[Top][All Lists]
[Date Prev][Date Next][Thread Prev][Thread Next][Date Index][Thread Index]
Re: strcache scaling issue
From: |
Ralf Wildenhues |
Subject: |
Re: strcache scaling issue |
Date: |
Sun, 23 Jan 2011 09:59:15 +0100 |
User-agent: |
Mutt/1.5.20 (2010-08-04) |
Hi Paul,
* Paul Smith wrote on Sat, Jan 22, 2011 at 10:27:01PM CET:
> Hi Ralf, sorry for the delay in reply.
No worries.
> On Sun, 2011-01-09 at 08:50 +0100, Ralf Wildenhues wrote:
> > Just breaking out of the for loop in the if-true case avoids the problem
> > for me. (The bulk of the patch is cleanup to remove the unneeded 'best'
> > variable.) Of course that only delays quadratic behavior as with filled
> > caches, all of them are still walked.
>
> Thanks for your investigations here; that's very helpful. I had also
> had some thoughts about improving the strcache in various ways. For
> example, I was thinking maybe about splitting it into two: one for
> filenames and one for variable names, since these strings very rarely
> overlap.
But a hash doesn't degrade in quality just because you put two different
kinds of things in it. I wouldn't go for more complexity here. On the
contrary, if you want an example where one big hash table is used for
several different kinds of objects very successfully, look at git.
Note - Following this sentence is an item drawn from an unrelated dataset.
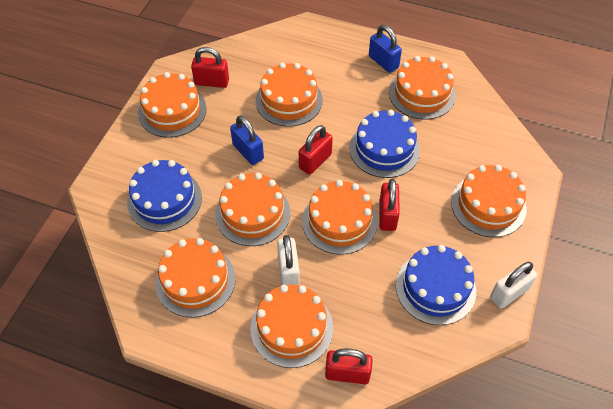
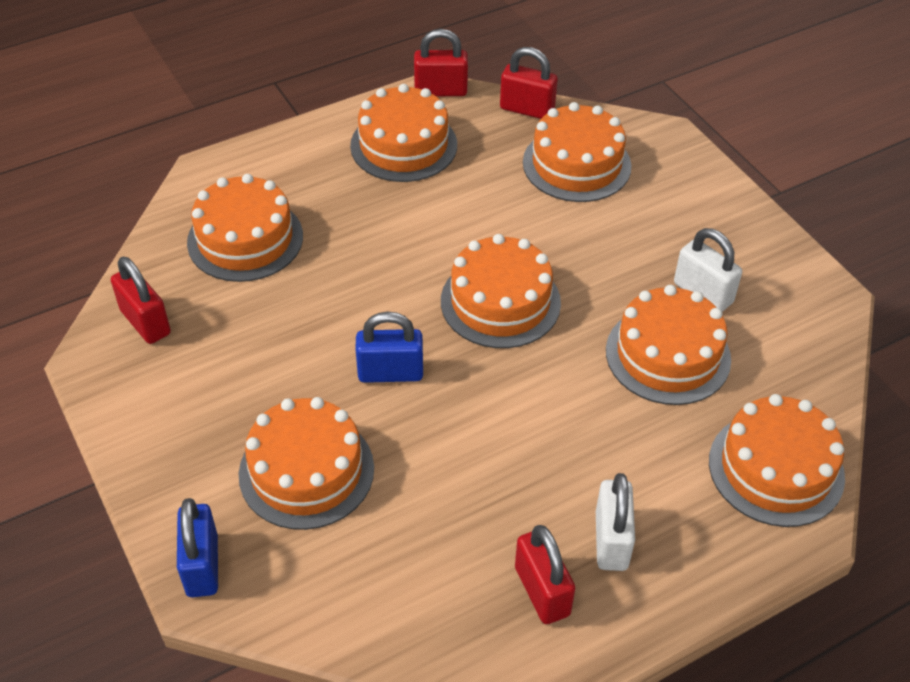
blue cake: [127,160,202,232] [350,110,420,178] [396,245,476,325] = 3 -> none = 0
orange cake: [138,72,206,138] [156,238,235,318] [215,173,290,246] [250,285,333,368] [256,63,323,127] [302,180,378,255] [389,56,456,120] [451,165,527,237] = 8 -> [187,174,303,282] [239,397,374,530] [350,84,457,182] [441,234,561,348] [523,102,632,202] [606,285,731,405] [709,394,845,527] = 7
> One other thing that would probably be useful is that someone posted
> some patches that changed the hashing in GNU make to use a PATRICIA tree
> instead of a standard hash (the hashing in GNU make is taken from
> idutils); I think this could help a lot in the fairly common case where
> there are lots of strings which share prefixes. I asked for copyright
> assignment for that code but I'm not sure where it stands.
Yes, this sounds like it might help. FWIW, I would only go that way if
there are use cases where this demonstrably helps, and the log(N)
behavior doesn't slow others down a lot.
> But as always, it's better to test and fix real issues rather than guess
> as to where your issues might be. I'll definitely look into making
> changes along the lines you suggest.
Thank you!
> > strcache_iscached is more worrisome with 14-fold increase. Looking at
> > its implementation, I wonder why it doesn't do a hash lookup rather
> > than looping over all the cache entries.
>
> I was thinking that doing simple pointer compares across the buffers
> would be not much slower, and even faster in simple cases, than the hash
> lookup, but obviously when the # of buffers gets large that's not true.
>
> On the other hand, the strcache_iscached() function is really only
> intended for debug/verification. It's called in an assert() (in file.c)
> I added during development of the string cache to be sure that strings
> expected to be in the cache, really were. For normal use that
> could/should be disabled. Perhaps I need a special flag controlling
> stuff like this. I could add a compiler flag to enable these checks in
> maintenance mode, maybe.
Sounds like a good idea.
Cheers,
Ralf